COLUMN:日刊ゲンダイ「数字のホンネ」

 

2007.05.22

日刊ゲンダイ「数字のホンネ」第17号 2つの格差 『平均最低賃金673円/時給』

 賃金は、その国の経済力や文化度、今後の発展を見る上での大きな基準である。現在、政府では、最低賃金法の改正を進めているが、正社員・パート・アルバイト・臨時などの雇用形態や名称にかかわらず、最低賃金の問題は大きな矛盾をはらんでいるように思える。

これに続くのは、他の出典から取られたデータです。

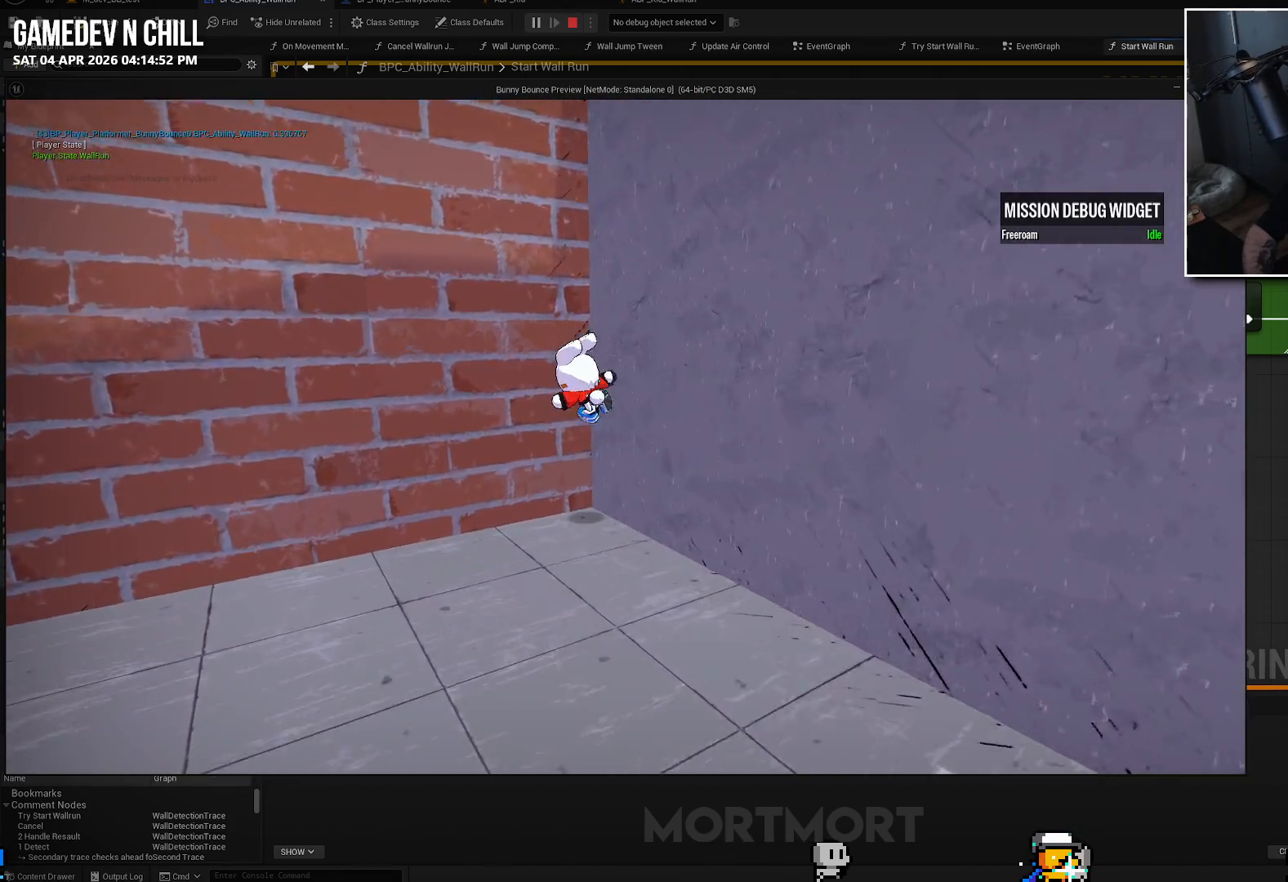
{"buttons": [], "left_stick": "down-left", "right_stick": "center", "events": [[417, "left_stick", "down-left"]]}
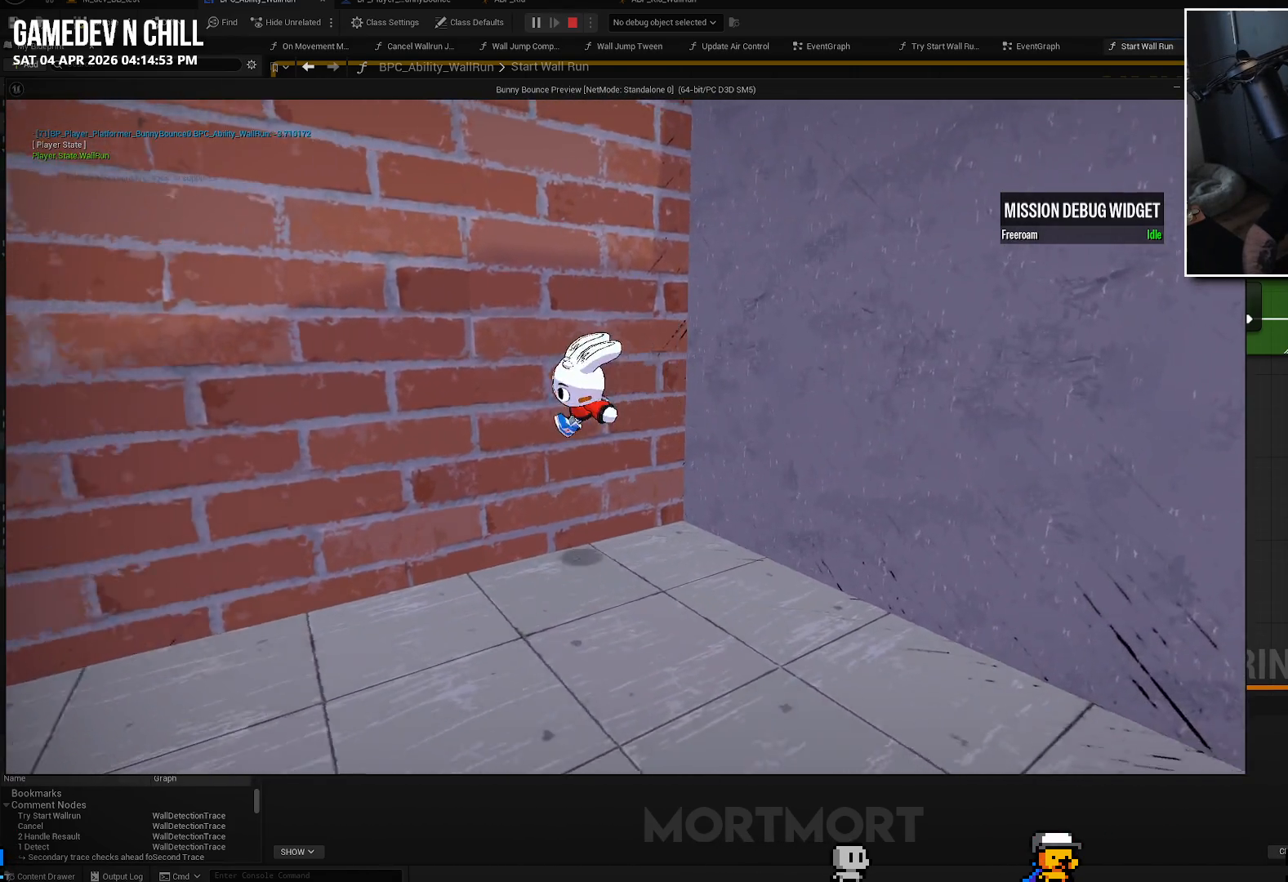
{"buttons": [], "left_stick": "down-left", "right_stick": "center", "events": []}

 特定の産業ごとに設定される産業別最低賃金、地域の実情を考慮し決定する地域別最低賃金の2種類の最低賃金が存在するが、2つの大きな問題を抱える。
 
 ひとつは国内格差だ。最低賃金の全国平均は時給673円。1日8時間労働したとしても、日給約5400円。一ヵ月あたり22日間労働の平均で11万8800円、年収にして142万円にしかならない。
地域別最低賃金の最高額は東京都の719円。これに対し、最低水準の青森、岩手、秋田、沖縄の4県は610円と、109円の開きがある。東京都と沖縄の一ヵ月の賃金格差は1万9000円となり、1日1000円近い賃金格差が存在する。

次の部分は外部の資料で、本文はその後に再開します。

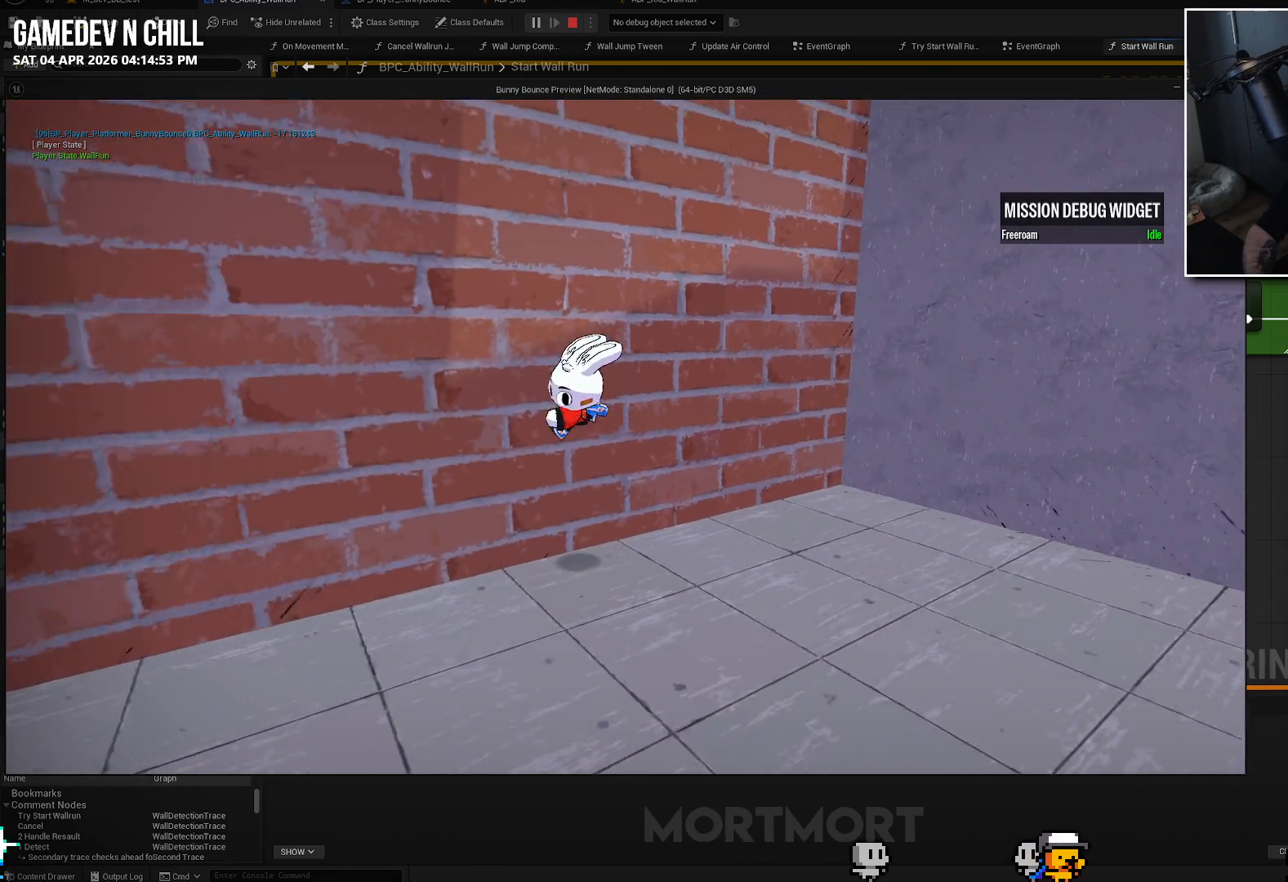
{"buttons": [], "left_stick": "center", "right_stick": "center", "events": [[217, "left_stick", "center"]]}
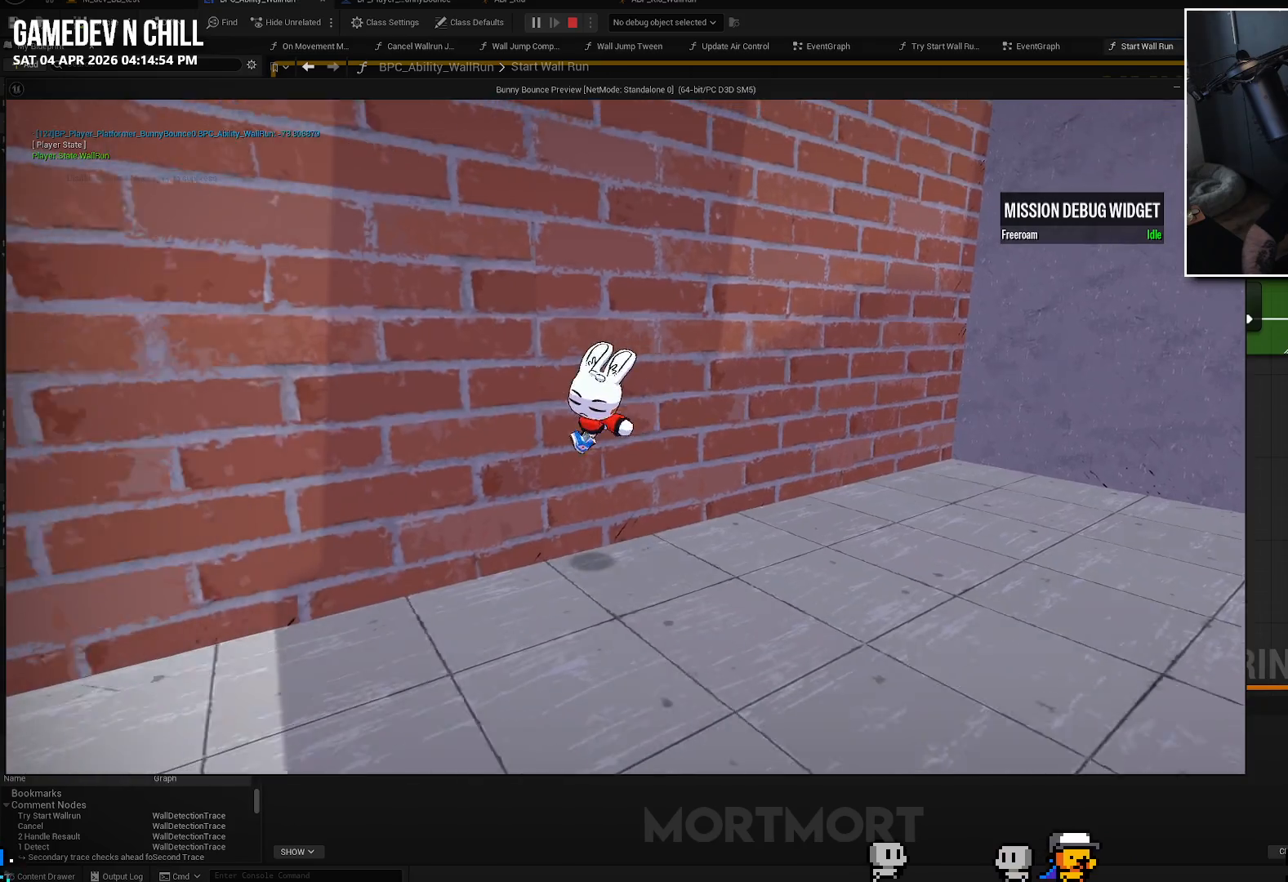
{"buttons": [], "left_stick": "center", "right_stick": "center", "events": []}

 2番目の問題は国際格差。世界を例にとっても、先日大統領選挙が行われたフランスがトップで8.27ユーロ(約1347円)、イギリスが5.35ポンド(約1276円)と、日本は先進国で最低水準にある。

 こんな低水準では、労働意欲はそがれてしまう。もし、働く意欲を失った人々が、生活保護をうけることになったとすると、いったいどうなるのか。生活扶助を加えた生活保護費は約14万円。つまり最低賃金を1万4000円以上も生活保護費が上回ることになる。

 フリーター、ニートを合わせると500万人以上になるという。ただでさえ厳しい雇用環境にある彼らが、あまりの低賃金に労働意欲を失えば、社会的損失が大きくなり、社会コストは増大する。政府だけでなく民間企業もこの最低賃金の改善に積極的に取り組むべきだ。